▶ Tareas
a – Determina si cada afirmación concuerda con el fragmento sobre la Corte Suprema, respondiendo sí o no y citando literalmente las palabras del fragmento que lo deciden: (i) La cena de la Asociación de Magistrados se celebró el 14 de diciembre. (ii) La Ley de Residencia otorgaba al sindicado cinco días para abandonar el país. (iii) La acordada del 10 de septiembre de 1930 avaló un golpe militar.
b – Enumera todo lo que, según la última oración del fragmento sobre la Corte Suprema, "tuvieron su imprescindible auxilio".
c – Reproduce sin cambios todo el pasaje del fragmento sobre la Corte Suprema que va desde "Con coherencia, no" hasta "mal fue definitivo.".

▶ Fragmento

Sobre la responsabilidad histórica de la Corte Suprema en haber construido y dirigido una corporación durante un siglo y medio, no debemos hacernos demasiadas ilusiones con el próximo discurso del presidente de la Corte actual. En la última cena de la Asociación de Magistrados, el 14 de diciembre pasado, expresó: “No somos una corporación, somos un poder del Estado… las corporaciones defienden sus propios intereses. Nosotros defendemos los intereses de los ciudadanos y eso es parte de la tarea del Poder Judicial, porque así nos lo manda la Constitución. Eso requiere esfuerzo y una actividad en la que los jueces estamos comprometidos”.

La ideología de la Corte, como es natural, produjo hechos a lo largo de la historia. La Corte de la Constitución de 1853 funcionó sin mayores sobresaltos cuando “el régimen” gobernaba el país, aunque hubo “detalles” que pasaron de largo, como por ejemplo la Ley de Residencia, la 4144, que establecía en su artículo 2: “El Poder Ejecutivo podrá ordenar la salida de todo extranjero cuya conducta comprometa la seguridad nacional o perturbe el orden público”. La decisión no requería fundamento alguno, el sindicado tenía tres días para abandonar el país, a partir de los cuales era puesto preso “hasta el momento del embarque”. Sin comentarios.

Con coherencia, no acompañó al radicalismo que había arañado el gobierno –que no el poder– y en 1930 produjo la más famosa y trascendente acordada de su historia, la del 10 de septiembre, por la que avalaba el golpe militar contra al gobierno de Hipólito Yrigoyen y de ese modo el primer quiebre, por la fuerza, del orden constitucional. De ahí en más, esa doctrina permitió sustentar todos los golpes militares que asolaron la vida política del siglo XX, hasta el último, de cuyos descomunales destrozos aún luchamos por desembarazarnos, sabiendo que para decenas de miles de vidas el mal fue definitivo.

Así fue como el tribunal cambió varias veces su integración completa en un solo acto del poder político. Pero, sustancialmente, fue siempre la misma, porque el andamiaje judicial funcionaba como servidor del poder real, que con distintos títulos emergía utilizando a las Fuerzas Armadas ante cada avance democrático con protagonismo popular. Inutilizado el instrumento armado por la última dictadura y vuelta la democracia formal, luego de cinco años prolijos y anodinos sin salir de su esquema funcional, el tribunal se convirtió en pieza imprescindible y fue entusiasta ayuda de los nuevos golpistas: el capital financiero internacional y sus socios argentinos. El desguace del Estado, la deuda externa y la entrega del país a las corporaciones internacionales tuvieron su imprescindible auxilio.

▶ Datos extraídos
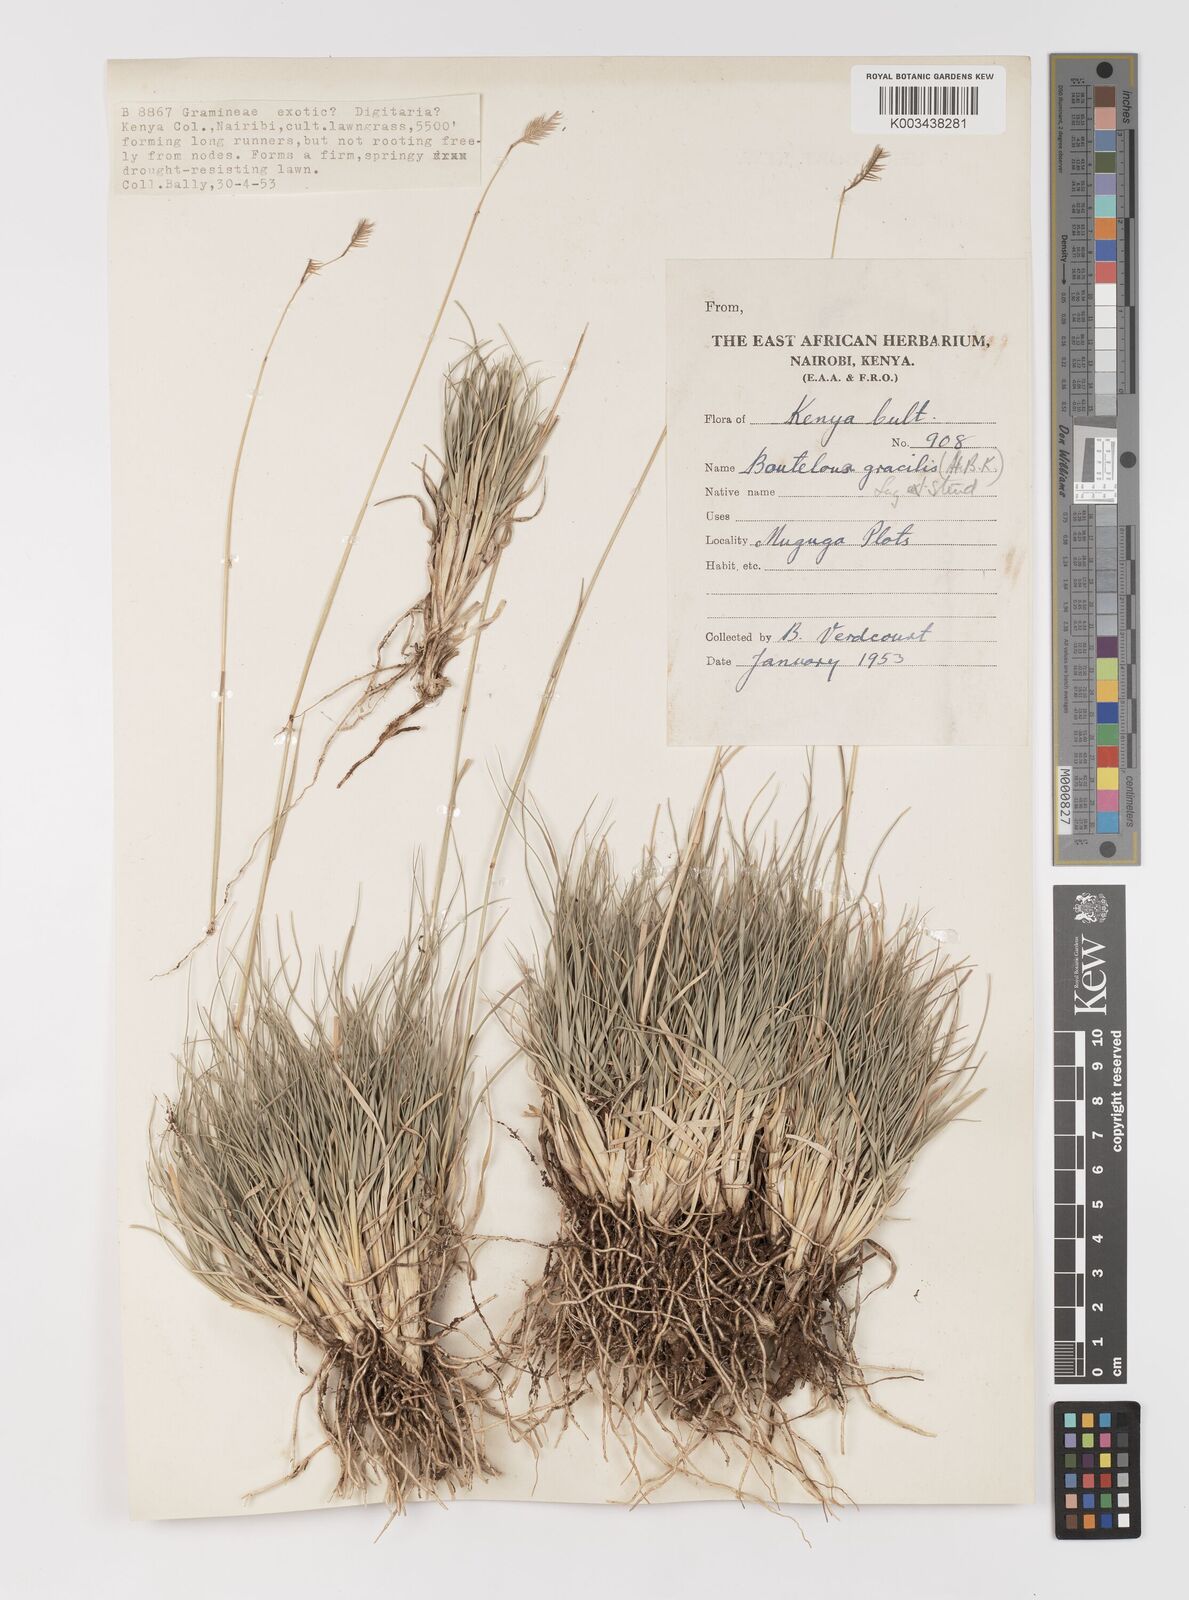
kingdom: Plantae
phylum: Tracheophyta
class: Liliopsida
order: Poales
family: Poaceae
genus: Bouteloua
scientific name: Bouteloua gracilis
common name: Blue grama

▶ Respuestas en orden
a –
(i) Sí: "En la última cena de la Asociación de Magistrados, el 14 de diciembre pasado".
(ii) No: "el sindicado tenía tres días para abandonar el país".
(iii) Sí: "en 1930 produjo la más famosa y trascendente acordada de su historia, la del 10 de septiembre, por la que avalaba el golpe militar".

b –
- El desguace del Estado
- La deuda externa
- La entrega del país a las corporaciones internacionales

c –
Con coherencia, no acompañó al radicalismo que había arañado el gobierno –que no el poder– y en 1930 produjo la más famosa y trascendente acordada de su historia, la del 10 de septiembre, por la que avalaba el golpe militar contra al gobierno de Hipólito Yrigoyen y de ese modo el primer quiebre, por la fuerza, del orden constitucional. De ahí en más, esa doctrina permitió sustentar todos los golpes militares que asolaron la vida política del siglo XX, hasta el último, de cuyos descomunales destrozos aún luchamos por desembarazarnos, sabiendo que para decenas de miles de vidas el mal fue definitivo.